What Makes You So Special?

A few posts ago, I recalled some words of wisdom from Chris Goff, a golfing friend in Connecticut, who, upon witnessing me three putt from about 8 feet, said to me, “Don’t worry, man, you ain’t the first and you won’t be the last” – his point, of course, being that not only is perfection on a golf course unobtainable, but it’s foolish to even contemplate it. In other words, shit happens.

I try to keep those words in mind when things go south for me in the course of a round, but every now and then I do wonder if the gods of golf are testing me. Take my round yesterday . . . please (sorry, Henny). The less said about it the better, although the entertainment value provided to my playing companions earned me a drink after the round, so there was that.   I did manage to play a greenside bunker shot from my knees on the 12th hole that somehow wound up on the 8th green (about 100 yards away, which is actually pretty impressive when you think about it). But the coup de grace occurred earlier in the round.

The second hole at Cottonwood Valley (one of the two courses at our club) is a par-3 three over a pond (a canal, really) that typically plays about 130 yards. It’s not a particularly scary shot; usually the biggest challenge comes from the wind, which typically quarters from right to left and slightly toward the tee box. The flag yesterday was located in the front right portion of the green, which is something of a “sucker pin” – if a player’s shot is even a little short, it will roll back down a small hill, sometime all the way to the water. The safe play is to the middle of the green.

Which is what I tried to do, except that the wind took the ball further left, leaving me on the green but with a 40 foot putt with about 10 feet of left-to-right break. I put a pretty good stroke on it; the ball took the break, hit the back of the cup, and popped out.

“Damn,” I grimaced.

Only it didn’t stop. It continued rolling toward the edge of the green, almost coming to a halt . . . but gravity kicked in, and the ball sauntered down the aforementioned hill, and gently plopped into the water.

Naturally, this was a great source of merriment to all concerned; even I had to laugh. There ensued some discussion of how I was to proceed, and without boring you with a lengthy discussion of hazard drop options, the rules allowed me to putt from the previous spot. I managed to keep the ball on the green this time; another two putts and I wound up with a six on a par-3 that I had hit in regulation, which is probably not a record but pretty damned close.

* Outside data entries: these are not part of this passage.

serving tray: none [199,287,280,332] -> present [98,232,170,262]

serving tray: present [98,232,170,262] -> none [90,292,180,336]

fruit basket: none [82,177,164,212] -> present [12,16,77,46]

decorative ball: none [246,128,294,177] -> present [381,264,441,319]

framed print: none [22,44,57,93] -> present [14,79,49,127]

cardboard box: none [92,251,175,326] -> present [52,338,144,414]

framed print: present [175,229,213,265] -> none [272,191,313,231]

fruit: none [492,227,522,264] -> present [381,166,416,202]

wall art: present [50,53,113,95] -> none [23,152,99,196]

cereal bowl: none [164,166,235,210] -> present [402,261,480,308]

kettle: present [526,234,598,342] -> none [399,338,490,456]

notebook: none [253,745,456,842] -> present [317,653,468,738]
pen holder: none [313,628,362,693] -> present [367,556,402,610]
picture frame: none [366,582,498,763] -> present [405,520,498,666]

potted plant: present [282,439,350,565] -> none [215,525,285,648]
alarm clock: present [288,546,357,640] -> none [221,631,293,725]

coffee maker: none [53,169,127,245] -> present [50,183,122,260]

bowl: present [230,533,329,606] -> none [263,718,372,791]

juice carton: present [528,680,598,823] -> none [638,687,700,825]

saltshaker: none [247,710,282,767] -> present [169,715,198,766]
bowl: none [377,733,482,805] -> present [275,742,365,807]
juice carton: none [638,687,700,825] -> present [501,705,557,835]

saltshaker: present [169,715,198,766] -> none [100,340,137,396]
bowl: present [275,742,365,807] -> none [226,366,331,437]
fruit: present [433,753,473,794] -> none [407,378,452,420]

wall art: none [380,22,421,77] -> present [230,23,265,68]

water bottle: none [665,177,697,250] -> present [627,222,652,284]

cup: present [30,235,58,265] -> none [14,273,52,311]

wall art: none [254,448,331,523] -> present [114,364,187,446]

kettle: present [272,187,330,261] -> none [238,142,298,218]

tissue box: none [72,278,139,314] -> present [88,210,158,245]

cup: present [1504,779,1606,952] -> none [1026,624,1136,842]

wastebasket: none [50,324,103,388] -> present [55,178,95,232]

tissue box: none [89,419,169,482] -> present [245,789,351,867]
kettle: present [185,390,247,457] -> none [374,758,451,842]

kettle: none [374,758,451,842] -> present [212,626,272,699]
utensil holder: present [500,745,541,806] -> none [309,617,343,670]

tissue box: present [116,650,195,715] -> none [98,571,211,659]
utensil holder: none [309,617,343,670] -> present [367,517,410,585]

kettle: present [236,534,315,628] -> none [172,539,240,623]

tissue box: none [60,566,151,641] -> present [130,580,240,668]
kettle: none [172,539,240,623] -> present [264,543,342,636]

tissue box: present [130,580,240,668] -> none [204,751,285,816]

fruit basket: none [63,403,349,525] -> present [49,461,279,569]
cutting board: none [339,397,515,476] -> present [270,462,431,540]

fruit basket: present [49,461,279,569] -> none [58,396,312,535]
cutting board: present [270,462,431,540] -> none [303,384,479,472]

When I recounted this story in the Grill Room, it was greeted with the appropriate amount of amusement and sympathy. Someone reminded me that Tiger Woods once did the same thing at The Masters, which I’m sure will be the only time that he and I are mentioned in the same breath.

I can divulge this and other horrors that occur out on the links because – well, something like it happens to everyone who plays the game. An old friend of mine in Virginia, Martin, struck a drive off the toe of his club; the ball flew dead straight at what could best be described a 90 degree angle to where it should have, striking a condo whose owner probably bought with the thought that no one could ever possibly hit it. Then again, he never met Martin, whose swing at impact featured him actually falling away from the ball  – think of a Michael Jordan jump shot, sans elevation.

But there’s one incident I can describe that I like to think did not have precedent. This happened in a club tournament where the other competitors in my group consisted of Spice Daddy, Fat Boy #1, and Holmes, three of the more colorful members of ours (or any other) club. We had all hit decent drives on the par-5 3rd hole, but Fat Boy pulled his second shot into some thick rough. As we looked for his ball, Holmes (who was riding in my cart) found a baby blue robin’s egg that evidently fallen from its nest. Holmes picked it up, looked at me devilishly, and said, “Poppy, watch this – I’m going to slip this in Spice Daddy’s pocket.”

We finished out the third hole and went on to #4, a vexing par 4 that featured an approach to an elevated green having more turns than the track at Watkins Glen. We all reached the green (Holmes somehow keeping the egg intact, which I thought was remarkable), and putted out. Spice Daddy had made a big-breaking 8-footer to save his par, and an apparently sincere, appreciative Holmes put his arm around Spice, complimenting him on his putt.

We then proceeded to the 5th hole, and Spice reached into his pocket to get a tee – and pulled his hand out; egg yolk dripping off his hand. “What the –“, he exclaimed . . . and saw Holmes and me giggling over in our cart. Spice let out a series of expletives, but he was laughing, as well.

I’d like to think that Spice was the first – but after this story, he won’t be the last.